Former President John Dramani Mahama has pledged that the next National Democratic Congress (NDC) government will reinstate the licenses of banks that were unfairly revoked during the government's financial sector reforms, as part of efforts to revive the banking industry and restore financial confidence.
Mahama emphasized the importance of indigenous investment and the need for a tiered banking system that caters to different market segments, providing opportunities for experienced banking professionals who were laid off to reclaim their careers and move away from menial jobs.
He assured that, to the extent possible, the banking licenses unjustly cancelled by the current government would be reinstated to rectify the situation.
The banking sector clean-up, supervised by Finance Minister Ken Ofori-Atta, took place between mid-2017 and January 2020, resulting in the reduction of banks from 34 to 23. Additionally, 347 microfinance institutions, 15 savings and loans companies, and eight finance houses had their licenses revoked.
During his acceptance speech following his victory in the NDC parliamentary primaries, Mahama promised to facilitate the re-employment of staff whose appointments were terminated during the banking sector clean-up.
He also expressed the need for improvements in the oversight functions of the Bank of Ghana, highlighting the regulator's weak oversight of the sector and the hardships caused by the government's domestic debt restructuring.
Mahama vowed to rejuvenate the nearly collapsed banks through comprehensive reforms at the Bank of Ghana, acknowledging the central bank's role in contributing to the challenges faced by the sector.
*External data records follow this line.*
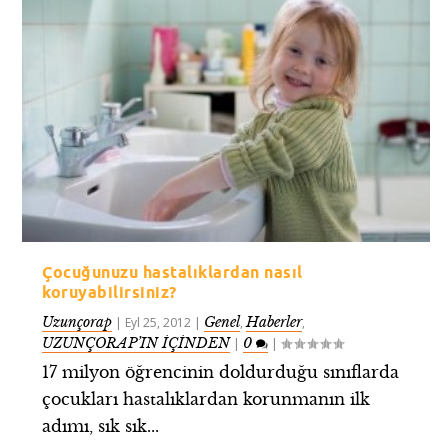
Çocuğunuzu hastalıklardan nasıl
koruyabilirsiniz?
Uzunçorap
Genel
Haberler
|
Eyl 25, 2012
|
,
,
UZUNÇORAP’IN İÇİNDEN
0
|
|
17 milyon öğrencinin doldurduğu sınıflarda
çocukları hastalıklardan korunmanın ilk
adımı, sık sık...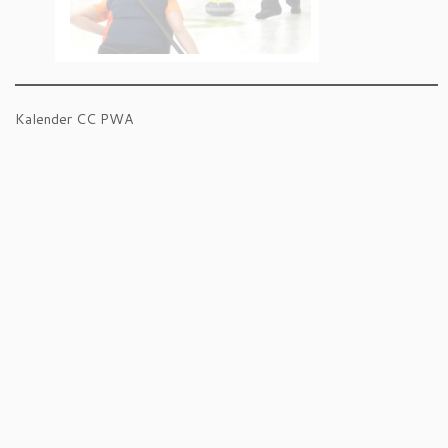
Kalender CC PWA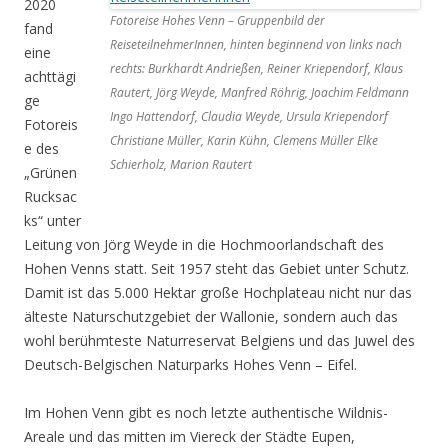
2020
Fotoreise Hohes Venn – Gruppenbild der
fand
ReiseteilnehmerInnen, hinten beginnend von links nach
eine
rechts: Burkhardt Andrießen, Reiner Kriependorf, Klaus
achttägi
Rautert, Jörg Weyde, Manfred Röhrig, Joachim Feldmann
ge
Ingo Hattendorf, Claudia Weyde, Ursula Kriependorf
Fotoreis
Christiane Müller, Karin Kühn, Clemens Müller Elke
e des
Schierholz, Marion Rautert
„Grünen
Rucksac
ks“ unter
Leitung von Jörg Weyde in die Hochmoorlandschaft des
Hohen Venns statt. Seit 1957 steht das Gebiet unter Schutz.
Damit ist das 5.000 Hektar große Hochplateau nicht nur das
älteste Naturschutzgebiet der Wallonie, sondern auch das
wohl berühmteste Naturreservat Belgiens und das Juwel des
Deutsch-Belgischen Naturparks Hohes Venn – Eifel.
Im Hohen Venn gibt es noch letzte authentische Wildnis-
Areale und das mitten im Viereck der Städte Eupen,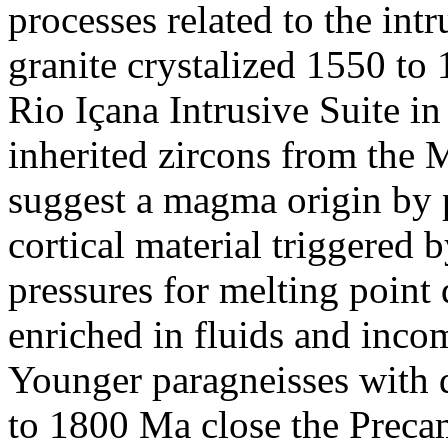
processes related to the int
granite crystalized 1550 to
Rio Içana Intrusive Suite i
inherited zircons from the 
suggest a magma origin by p
cortical material triggered 
pressures for melting point
enriched in fluids and inco
Younger paragneisses with d
to 1800 Ma close the Preca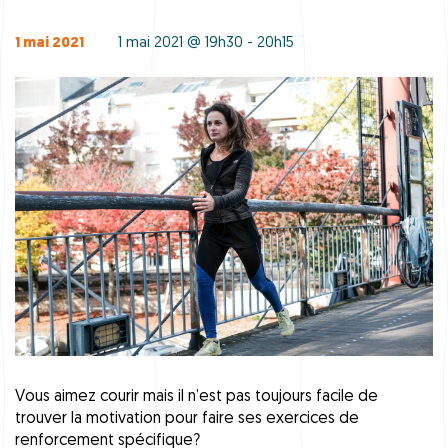
1 mai 2021
1 mai 2021 @ 19h30 - 20h15
Vous aimez courir mais il n’est pas toujours facile de
trouver la motivation pour faire ses exercices de
renforcement spécifique?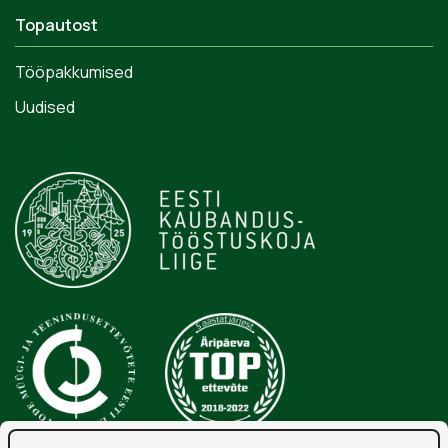
Topautost
Tööpakkumised
Uudised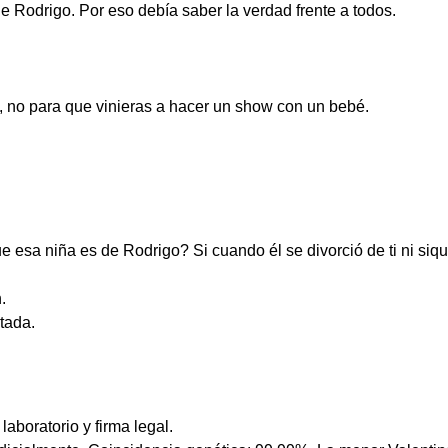
Rodrigo. Por eso debía saber la verdad frente a todos.
, no para que vinieras a hacer un show con un bebé.
ue esa niña es de Rodrigo? Si cuando él se divorció de ti ni siq
.
tada.
boratorio y firma legal.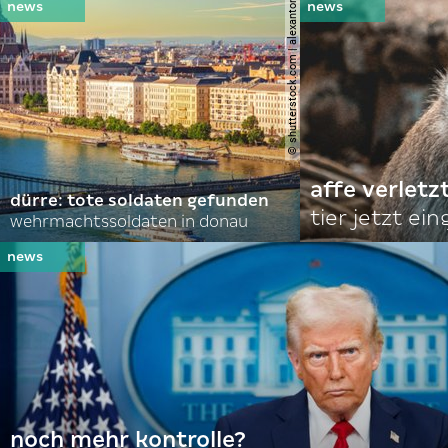
© shutterstock.com | alexanton
affe verletz
dürre: tote soldaten gefunden
tier jetzt ei
wehrmachtssoldaten in donau
noch mehr kontrolle?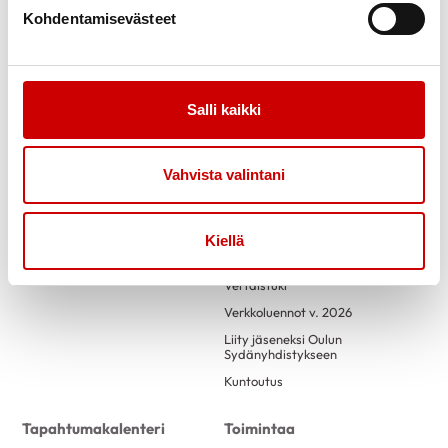
Kohdentamisevästeet
Salli kaikki
Link to facebook
Link to twitter
Link to instagram
Link to youtube
Vahvista valintani
Uutiset
Tietoa yhdistyksestä
Kiellä
Vapaaehtoisena toimiminen
Vertaistuki
Verkkoluennot v. 2026
Liity jäseneksi Oulun
Sydänyhdistykseen
Kuntoutus
Tapahtumakalenteri
Toimintaa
He stressed the importance of creating a strong foundation to prevent a recurrence of the harmful debt management program that affected elderly individuals and wiped out investments of the Ghanaian middle class.
Many of the institutions that had their licenses revoked were found to have various governance lapses, which prompted the government's intervention. The estimated cost of the state's fiscal intervention, excluding interest payments, between 2017 and 2019 was GH¢16.4 billion.
According to the government's report in 2020, approximately GH¢21 billion was spent on the banking clean-up exercise.